→ Assignment: Reproduce the data in its entirety, exactly as supplied.

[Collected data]
------
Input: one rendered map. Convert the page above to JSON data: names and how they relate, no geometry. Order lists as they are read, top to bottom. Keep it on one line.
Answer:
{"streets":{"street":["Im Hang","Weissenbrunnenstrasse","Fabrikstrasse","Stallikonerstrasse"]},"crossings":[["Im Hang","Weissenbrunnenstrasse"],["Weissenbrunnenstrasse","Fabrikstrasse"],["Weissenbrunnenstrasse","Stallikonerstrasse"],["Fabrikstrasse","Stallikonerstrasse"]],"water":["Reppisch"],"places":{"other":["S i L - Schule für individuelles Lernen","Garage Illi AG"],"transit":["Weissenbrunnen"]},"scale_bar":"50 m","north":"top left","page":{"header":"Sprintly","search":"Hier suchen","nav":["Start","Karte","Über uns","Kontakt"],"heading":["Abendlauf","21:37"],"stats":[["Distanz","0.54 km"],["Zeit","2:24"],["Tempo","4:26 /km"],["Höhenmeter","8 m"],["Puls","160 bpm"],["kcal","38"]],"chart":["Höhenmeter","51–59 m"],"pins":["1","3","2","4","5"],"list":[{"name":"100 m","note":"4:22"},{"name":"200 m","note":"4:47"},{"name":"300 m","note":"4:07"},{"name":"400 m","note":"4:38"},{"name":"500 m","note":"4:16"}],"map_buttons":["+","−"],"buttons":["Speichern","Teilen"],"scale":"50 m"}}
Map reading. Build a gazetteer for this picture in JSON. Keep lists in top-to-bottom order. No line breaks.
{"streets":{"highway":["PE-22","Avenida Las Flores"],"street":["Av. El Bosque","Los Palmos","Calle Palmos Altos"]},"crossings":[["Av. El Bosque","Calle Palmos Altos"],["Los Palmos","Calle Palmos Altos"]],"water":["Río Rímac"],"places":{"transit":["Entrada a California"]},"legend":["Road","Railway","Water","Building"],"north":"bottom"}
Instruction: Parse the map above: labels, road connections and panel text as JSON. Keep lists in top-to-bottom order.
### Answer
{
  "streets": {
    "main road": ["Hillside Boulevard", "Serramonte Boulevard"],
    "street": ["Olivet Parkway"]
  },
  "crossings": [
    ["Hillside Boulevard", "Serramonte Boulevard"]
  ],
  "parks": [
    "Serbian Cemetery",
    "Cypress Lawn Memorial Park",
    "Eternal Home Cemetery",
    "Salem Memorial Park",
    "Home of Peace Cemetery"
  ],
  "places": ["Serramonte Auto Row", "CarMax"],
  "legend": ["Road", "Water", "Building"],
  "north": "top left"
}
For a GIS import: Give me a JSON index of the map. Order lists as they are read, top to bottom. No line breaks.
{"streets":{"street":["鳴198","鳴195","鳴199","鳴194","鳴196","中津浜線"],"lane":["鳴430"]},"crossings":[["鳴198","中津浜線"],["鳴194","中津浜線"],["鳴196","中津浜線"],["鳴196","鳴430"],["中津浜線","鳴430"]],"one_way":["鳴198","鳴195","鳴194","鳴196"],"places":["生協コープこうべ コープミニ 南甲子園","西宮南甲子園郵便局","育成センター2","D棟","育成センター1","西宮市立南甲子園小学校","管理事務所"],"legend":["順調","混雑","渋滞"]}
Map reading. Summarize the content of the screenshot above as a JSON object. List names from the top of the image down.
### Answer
------
→ Final answer:
Input: one rendered map. Convert the page above to JSON data: names and how they relate, no geometry. Order lists as they are read, top to bottom. Keep it on one line.
Answer:
{"streets":{"street":["Im Hang","Weissenbrunnenstrasse","Fabrikstrasse","Stallikonerstrasse"]},"crossings":[["Im Hang","Weissenbrunnenstrasse"],["Weissenbrunnenstrasse","Fabrikstrasse"],["Weissenbrunnenstrasse","Stallikonerstrasse"],["Fabrikstrasse","Stallikonerstrasse"]],"water":["Reppisch"],"places":{"other":["S i L - Schule für individuelles Lernen","Garage Illi AG"],"transit":["Weissenbrunnen"]},"scale_bar":"50 m","north":"top left","page":{"header":"Sprintly","search":"Hier suchen","nav":["Start","Karte","Über uns","Kontakt"],"heading":["Abendlauf","21:37"],"stats":[["Distanz","0.54 km"],["Zeit","2:24"],["Tempo","4:26 /km"],["Höhenmeter","8 m"],["Puls","160 bpm"],["kcal","38"]],"chart":["Höhenmeter","51–59 m"],"pins":["1","3","2","4","5"],"list":[{"name":"100 m","note":"4:22"},{"name":"200 m","note":"4:47"},{"name":"300 m","note":"4:07"},{"name":"400 m","note":"4:38"},{"name":"500 m","note":"4:16"}],"map_buttons":["+","−"],"buttons":["Speichern","Teilen"],"scale":"50 m"}}
Map reading. Build a gazetteer for this picture in JSON. Keep lists in top-to-bottom order. No line breaks.
{"streets":{"highway":["PE-22","Avenida Las Flores"],"street":["Av. El Bosque","Los Palmos","Calle Palmos Altos"]},"crossings":[["Av. El Bosque","Calle Palmos Altos"],["Los Palmos","Calle Palmos Altos"]],"water":["Río Rímac"],"places":{"transit":["Entrada a California"]},"legend":["Road","Railway","Water","Building"],"north":"bottom"}
Instruction: Parse the map above: labels, road connections and panel text as JSON. Keep lists in top-to-bottom order.
### Answer
{
  "streets": {
    "main road": ["Hillside Boulevard", "Serramonte Boulevard"],
    "street": ["Olivet Parkway"]
  },
  "crossings": [
    ["Hillside Boulevard", "Serramonte Boulevard"]
  ],
  "parks": [
    "Serbian Cemetery",
    "Cypress Lawn Memorial Park",
    "Eternal Home Cemetery",
    "Salem Memorial Park",
    "Home of Peace Cemetery"
  ],
  "places": ["Serramonte Auto Row", "CarMax"],
  "legend": ["Road", "Water", "Building"],
  "north": "top left"
}
For a GIS import: Give me a JSON index of the map. Order lists as they are read, top to bottom. No line breaks.
{"streets":{"street":["鳴198","鳴195","鳴199","鳴194","鳴196","中津浜線"],"lane":["鳴430"]},"crossings":[["鳴198","中津浜線"],["鳴194","中津浜線"],["鳴196","中津浜線"],["鳴196","鳴430"],["中津浜線","鳴430"]],"one_way":["鳴198","鳴195","鳴194","鳴196"],"places":["生協コープこうべ コープミニ 南甲子園","西宮南甲子園郵便局","育成センター2","D棟","育成センター1","西宮市立南甲子園小学校","管理事務所"],"legend":["順調","混雑","渋滞"]}
Map reading. Summarize the content of the screenshot above as a JSON object. List names from the top of the image down.
### Answer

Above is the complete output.